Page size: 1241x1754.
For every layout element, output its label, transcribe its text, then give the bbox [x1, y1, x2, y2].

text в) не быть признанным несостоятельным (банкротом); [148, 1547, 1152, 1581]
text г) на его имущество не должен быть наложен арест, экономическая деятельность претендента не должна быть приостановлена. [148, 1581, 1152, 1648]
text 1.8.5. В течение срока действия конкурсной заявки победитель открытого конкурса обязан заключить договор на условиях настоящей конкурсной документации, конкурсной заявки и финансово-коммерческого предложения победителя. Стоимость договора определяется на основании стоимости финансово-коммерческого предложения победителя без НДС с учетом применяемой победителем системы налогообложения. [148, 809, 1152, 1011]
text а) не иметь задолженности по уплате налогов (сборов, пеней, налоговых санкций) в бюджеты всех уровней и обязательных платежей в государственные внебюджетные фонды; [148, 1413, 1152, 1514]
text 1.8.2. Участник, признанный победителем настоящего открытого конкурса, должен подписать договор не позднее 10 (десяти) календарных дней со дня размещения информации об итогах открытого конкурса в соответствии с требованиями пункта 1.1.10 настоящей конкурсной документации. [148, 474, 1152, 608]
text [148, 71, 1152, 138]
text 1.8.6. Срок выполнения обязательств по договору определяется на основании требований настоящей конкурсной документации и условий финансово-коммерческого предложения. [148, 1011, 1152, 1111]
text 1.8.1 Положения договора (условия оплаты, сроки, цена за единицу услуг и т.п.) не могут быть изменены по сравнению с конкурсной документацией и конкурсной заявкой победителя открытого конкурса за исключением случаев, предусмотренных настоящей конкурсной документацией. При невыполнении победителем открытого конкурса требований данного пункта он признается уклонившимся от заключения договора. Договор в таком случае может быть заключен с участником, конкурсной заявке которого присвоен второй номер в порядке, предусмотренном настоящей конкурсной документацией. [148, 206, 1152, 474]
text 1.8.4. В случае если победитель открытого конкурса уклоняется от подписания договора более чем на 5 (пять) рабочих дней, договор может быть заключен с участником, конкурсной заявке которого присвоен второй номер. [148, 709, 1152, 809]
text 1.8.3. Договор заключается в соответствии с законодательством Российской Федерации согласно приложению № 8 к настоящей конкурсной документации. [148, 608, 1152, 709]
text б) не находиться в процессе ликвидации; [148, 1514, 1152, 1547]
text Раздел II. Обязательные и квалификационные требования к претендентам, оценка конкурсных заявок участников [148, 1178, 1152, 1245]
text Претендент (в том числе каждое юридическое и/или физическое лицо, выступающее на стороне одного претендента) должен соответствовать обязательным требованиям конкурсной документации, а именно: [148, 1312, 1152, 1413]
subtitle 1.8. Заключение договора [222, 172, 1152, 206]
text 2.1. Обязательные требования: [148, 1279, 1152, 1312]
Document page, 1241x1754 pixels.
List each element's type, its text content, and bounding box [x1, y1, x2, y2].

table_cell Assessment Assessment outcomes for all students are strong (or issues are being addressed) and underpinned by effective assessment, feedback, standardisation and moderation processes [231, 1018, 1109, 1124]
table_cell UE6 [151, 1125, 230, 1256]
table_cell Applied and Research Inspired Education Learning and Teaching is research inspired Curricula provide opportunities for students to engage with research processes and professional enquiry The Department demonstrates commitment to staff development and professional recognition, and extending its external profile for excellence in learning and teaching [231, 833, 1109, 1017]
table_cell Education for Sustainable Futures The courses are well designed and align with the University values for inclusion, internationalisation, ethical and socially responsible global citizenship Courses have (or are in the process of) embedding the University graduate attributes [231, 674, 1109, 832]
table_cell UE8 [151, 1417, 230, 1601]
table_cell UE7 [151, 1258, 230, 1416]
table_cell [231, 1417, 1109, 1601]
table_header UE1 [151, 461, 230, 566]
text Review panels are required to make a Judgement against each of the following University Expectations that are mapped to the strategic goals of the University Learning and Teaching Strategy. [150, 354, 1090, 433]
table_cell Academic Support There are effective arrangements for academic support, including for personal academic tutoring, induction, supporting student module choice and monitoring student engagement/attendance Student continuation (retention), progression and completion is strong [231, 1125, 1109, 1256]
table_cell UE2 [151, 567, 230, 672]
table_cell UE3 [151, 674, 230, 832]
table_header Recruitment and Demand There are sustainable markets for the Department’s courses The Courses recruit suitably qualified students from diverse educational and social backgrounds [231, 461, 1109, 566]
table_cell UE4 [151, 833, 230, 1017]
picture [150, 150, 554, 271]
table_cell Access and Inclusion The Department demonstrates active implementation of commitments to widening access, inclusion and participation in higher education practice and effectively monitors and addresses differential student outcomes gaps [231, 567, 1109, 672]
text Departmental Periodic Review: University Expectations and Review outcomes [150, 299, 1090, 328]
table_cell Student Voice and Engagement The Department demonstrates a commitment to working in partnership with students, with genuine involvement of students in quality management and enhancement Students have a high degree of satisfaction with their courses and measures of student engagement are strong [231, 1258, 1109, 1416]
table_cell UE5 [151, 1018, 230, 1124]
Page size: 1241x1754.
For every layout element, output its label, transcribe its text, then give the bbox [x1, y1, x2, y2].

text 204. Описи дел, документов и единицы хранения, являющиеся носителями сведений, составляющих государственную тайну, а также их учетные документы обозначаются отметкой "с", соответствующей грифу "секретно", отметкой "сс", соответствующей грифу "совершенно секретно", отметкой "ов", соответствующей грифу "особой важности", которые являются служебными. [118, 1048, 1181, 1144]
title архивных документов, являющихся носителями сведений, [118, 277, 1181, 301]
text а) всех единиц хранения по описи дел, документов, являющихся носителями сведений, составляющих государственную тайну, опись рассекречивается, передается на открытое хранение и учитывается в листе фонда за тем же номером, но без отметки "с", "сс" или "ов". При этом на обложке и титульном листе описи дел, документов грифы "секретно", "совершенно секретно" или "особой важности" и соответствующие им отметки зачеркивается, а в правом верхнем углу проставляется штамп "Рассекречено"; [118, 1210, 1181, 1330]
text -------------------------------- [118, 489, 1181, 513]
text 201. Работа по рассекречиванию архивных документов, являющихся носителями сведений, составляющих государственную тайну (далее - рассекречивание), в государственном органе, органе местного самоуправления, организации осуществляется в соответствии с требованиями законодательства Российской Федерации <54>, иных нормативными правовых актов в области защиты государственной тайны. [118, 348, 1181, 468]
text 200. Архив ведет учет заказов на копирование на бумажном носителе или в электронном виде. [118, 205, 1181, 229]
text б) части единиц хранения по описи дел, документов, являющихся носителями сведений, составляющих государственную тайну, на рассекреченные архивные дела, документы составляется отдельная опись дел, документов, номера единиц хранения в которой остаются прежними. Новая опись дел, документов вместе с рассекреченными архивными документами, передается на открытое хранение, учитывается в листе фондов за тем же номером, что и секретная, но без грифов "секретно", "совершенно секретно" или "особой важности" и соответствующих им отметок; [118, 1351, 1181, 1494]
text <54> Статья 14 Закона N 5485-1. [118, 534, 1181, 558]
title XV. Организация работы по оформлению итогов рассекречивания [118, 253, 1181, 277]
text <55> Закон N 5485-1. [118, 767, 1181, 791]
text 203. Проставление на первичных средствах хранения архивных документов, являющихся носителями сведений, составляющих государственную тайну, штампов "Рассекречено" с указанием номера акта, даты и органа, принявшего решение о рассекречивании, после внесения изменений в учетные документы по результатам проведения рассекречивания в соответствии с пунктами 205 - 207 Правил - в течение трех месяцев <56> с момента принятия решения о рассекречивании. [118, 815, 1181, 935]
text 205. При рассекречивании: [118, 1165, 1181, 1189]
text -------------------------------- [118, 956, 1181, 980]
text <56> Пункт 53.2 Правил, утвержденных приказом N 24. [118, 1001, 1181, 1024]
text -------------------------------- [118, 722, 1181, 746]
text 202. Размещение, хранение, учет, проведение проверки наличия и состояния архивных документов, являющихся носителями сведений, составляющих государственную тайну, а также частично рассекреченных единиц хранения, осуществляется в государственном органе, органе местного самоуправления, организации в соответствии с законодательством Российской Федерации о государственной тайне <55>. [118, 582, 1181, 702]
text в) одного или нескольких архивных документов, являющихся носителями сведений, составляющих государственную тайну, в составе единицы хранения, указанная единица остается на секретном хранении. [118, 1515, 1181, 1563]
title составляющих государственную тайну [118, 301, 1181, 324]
· · ·
- **Your instructions**:
Filter the entries and keep only the lines holding "дней".

- **Response to this task**:
text 1.8.2. Участник, признанный победителем настоящего открытого конкурса, должен подписать договор не позднее 10 (десяти) календарных дней со дня размещения информации об итогах открытого конкурса в соответствии с требованиями пункта 1.1.10 настоящей конкурсной документации. [148, 474, 1152, 608]
text 1.8.4. В случае если победитель открытого конкурса уклоняется от подписания договора более чем на 5 (пять) рабочих дней, договор может быть заключен с участником, конкурсной заявке которого присвоен второй номер. [148, 709, 1152, 809]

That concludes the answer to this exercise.